Van Houte: ‘Zij konden dus helemaal niet blijven. Tegelijkertijd probeerden ze bij mij te polsen of ik hen niet kon helpen om weer naar Europa terug kon komen’.Er is constant een interne strijd. Ze willen zeggen dat het goed met ze gaat dat ze er zelf voor gekozen hebben om terug te gaan, maar de werkelijkheid is dat ze helemaal niet terug wilden gaan. Nu  hebben ze ook een gevoel van falen ten opzichte van vrienden die wel hebben kunnen blijven’.

#### [AANGELEVERDE GEGEVENS]
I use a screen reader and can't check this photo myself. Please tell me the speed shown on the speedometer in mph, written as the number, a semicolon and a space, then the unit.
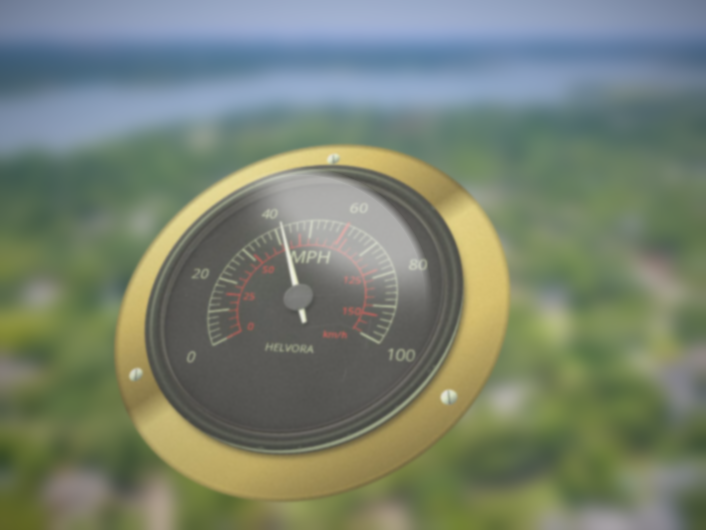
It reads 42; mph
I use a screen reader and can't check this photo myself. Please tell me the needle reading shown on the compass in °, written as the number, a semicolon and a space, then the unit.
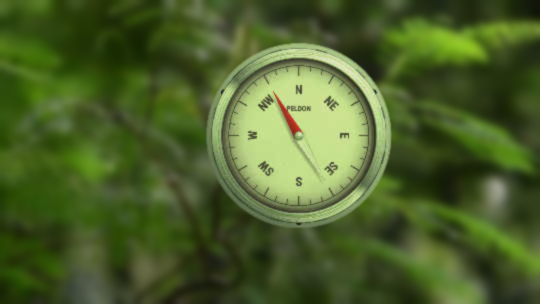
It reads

#### [OPDRACHT]
Wil je uit het fragment het stuk letterlijk weergeven dat begint bij de woorden "Van Houte: ‘Zij" en stopt na de woorden "hebben kunnen blijven’."?

#### [ANTWOORD]
Van Houte: ‘Zij konden dus helemaal niet blijven. Tegelijkertijd probeerden ze bij mij te polsen of ik hen niet kon helpen om weer naar Europa terug kon komen’.Er is constant een interne strijd. Ze willen zeggen dat het goed met ze gaat dat ze er zelf voor gekozen hebben om terug te gaan, maar de werkelijkheid is dat ze helemaal niet terug wilden gaan. Nu  hebben ze ook een gevoel van falen ten opzichte van vrienden die wel hebben kunnen blijven’.